For whom the bells toll

Branch Secretary Adam Lampe clears up misconceptions about teachers’ work hours. 

Because of the nature of teaching work, teachers' working hours are not standard. Erroneous ideas about expected working hours are often used to keep teachers in line. Too often we still hear stories of teachers being required to remain at school until arbitrary times such as 3.21pm or even 4.21.

It seems astonishing that this Neolithic view of a teacher’s working day is still viewed as standard by some senior departmental officers. Not only is it incorrect in law, it simply doesn’t reflect the nature of teachers’ work.

The most comprehensive legal document we currently have in defining teachers’ hours in the Northern Territory is the Teacher Responsibilities Guide (TRG), which has been given added legal weight by being referenced in clause 52 of the current enterprise agreement. Yet that document itself contains such regressive statements as, “the normal work hours are 36 hours and 45 minutes and it is expected that a teacher’s work will usually be able to be done in that amount of time” (TRG, p.5), which of course is nonsense, but is also just one example of why the TRG is badly in need of revision.

Read a little deeper and you will find a clause in the NTPS Modern Enterprise Award 2016 which crushes any idea that the normal public service span of hours applies to teachers. Clause 8 states that the span of the ordinary hours of work, from Monday to Friday, “does not apply to Assistant Teachers, Classroom Teachers and Senior Teachers.

Public servants who work outside the ordinary span of hours during the working week (i.e. Mon-Fri. 7.30am-5.30pm) get things like overtime pay or penalty rates. Teachers do not. But it begs the question: where does a teacher’s day begin and where does it end?

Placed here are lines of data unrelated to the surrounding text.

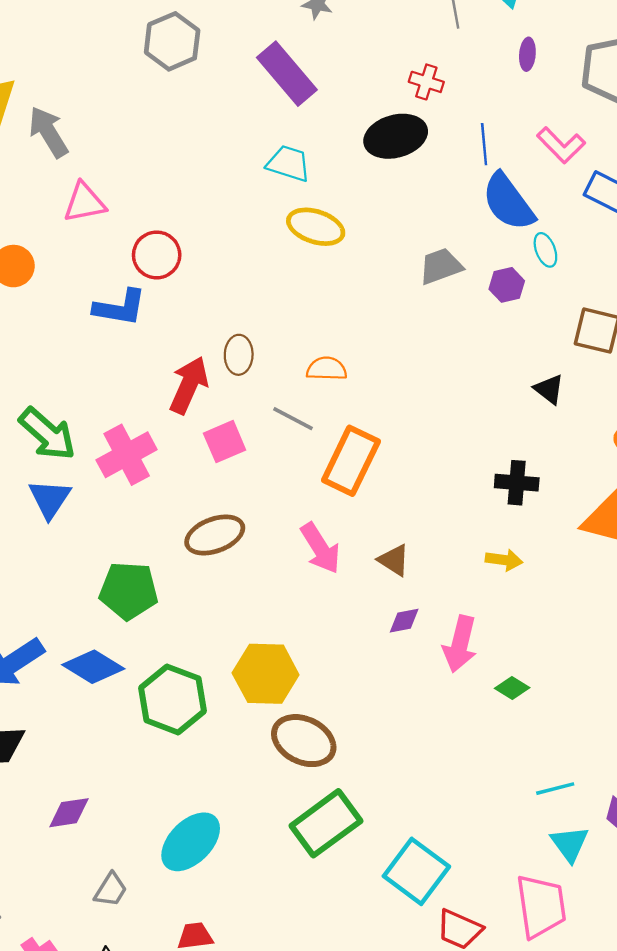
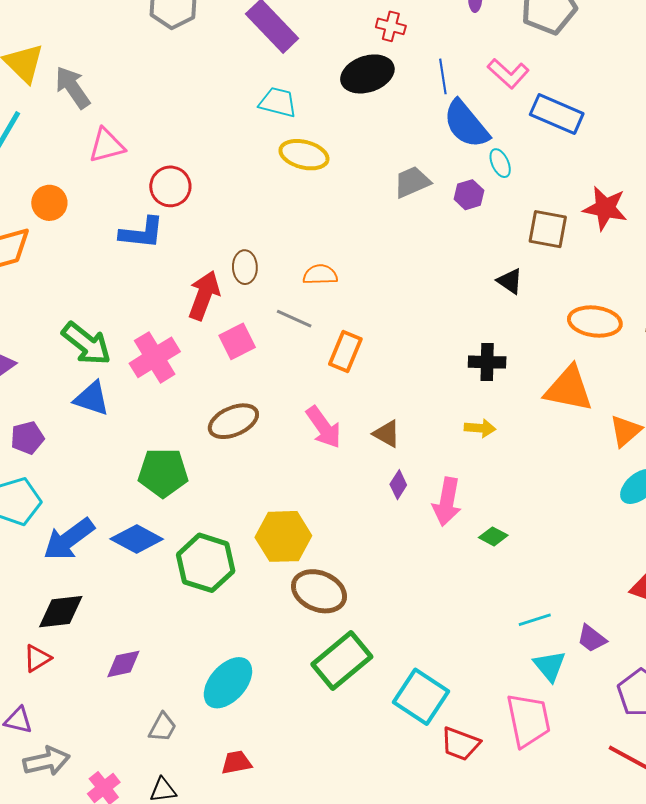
orange rectangle: (351, 461) -> (345, 352), size x0.7
blue triangle: (50, 499) -> (92, 399), turned -42
purple diamond: (404, 621) -> (398, 485), turned -44

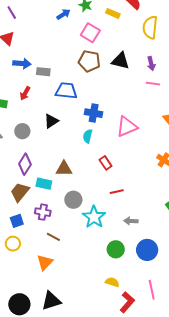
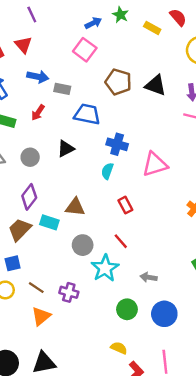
pink square: (90, 33) -> (85, 50), moved
red line: (117, 192) -> (121, 241), moved, turned 56
purple cross: (43, 212) -> (69, 292), moved
brown line: (53, 237) -> (36, 288), moved

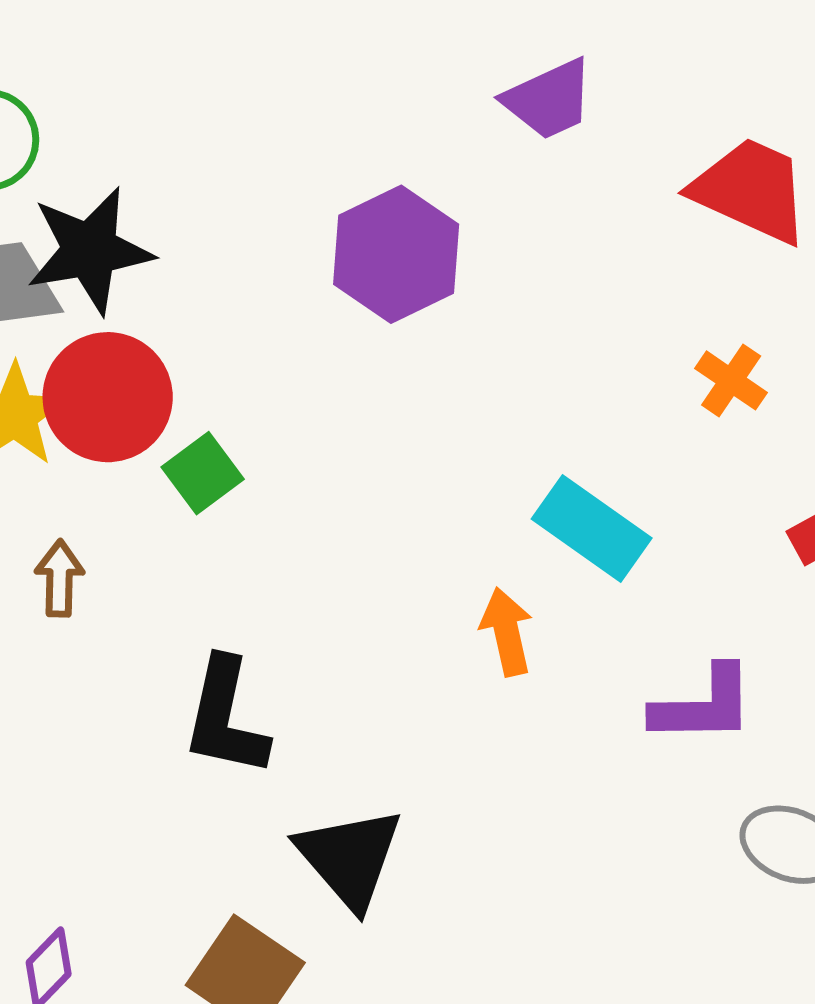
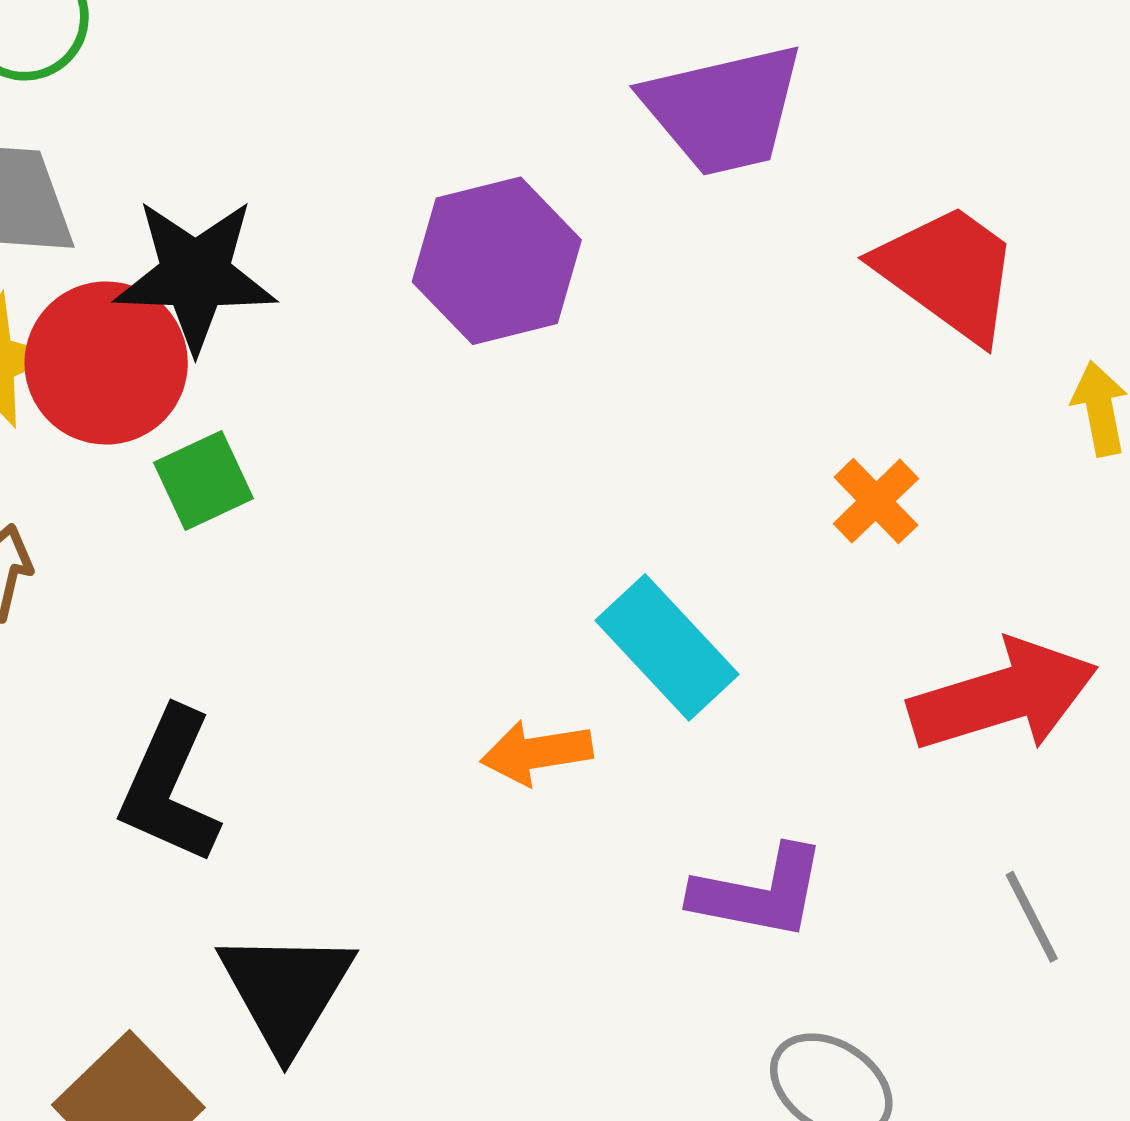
purple trapezoid: (549, 99) -> (724, 109), size x1.4
black star: (90, 250) -> (195, 275), moved
orange arrow: (507, 632) -> (537, 753), turned -98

The TRG provides some boundaries: NT public schools have to provide a minimum instruction time of five hours and 20 minutes per day; in addition, students (not necessarily teachers) get recess and lunch breaks; there is one compulsory meeting of one hour per week, after classes have finished; there is one parent-teacher night per semester (though how long they actually run is open to debate); and teachers are required to be at school 10 minutes before the start of lessons. 

Within all that are classes, student supervisions, yard duties, meetings, marking, reports, lesson preparation, professional learning – there are not a lot of dead spots in the day. The TRG deals with all these things to a degree. It even acknowledges, ironically, that while breaks are required (under the award), they can’t, in reality, be delivered within schools’ normal operational requirements (TRG, p.8). However, the Guide is careful to delineate between non-contact time and breaks, a thing some principals seem to conflate by mistake. 

What the Guide leaves largely unsaid, apart from its asinine comment about the time in which “a teacher’s work will usually be able to be done”, is the work which happens when schools are closed: late into the night, on weekends, during stand down. None of this logged or accounted for. But it is expected, because in the end what most teachers do is work to facilitate good results for their students; and resources and time are essential elements in allowing teachers to do that. 

Also, it is why over-structuring teachers’ days in what are already (and necessarily) heavily timetabled environments is a frequent mistake made by school leaders. 

Indeed, that is why it is called the Responsibilities Guide, not the Teacher Hours’ Guide. Unnecessarily requiring teachers to stay at school after classes have ended misses the point about what they are getting paid for. Equally, expecting teachers to submit to extra meetings on a consistent basis or to use their non-contact time to meet imposed local school managerial initiatives devalues and puts obstacles in the way of teachers’ core business: quality educational outcomes.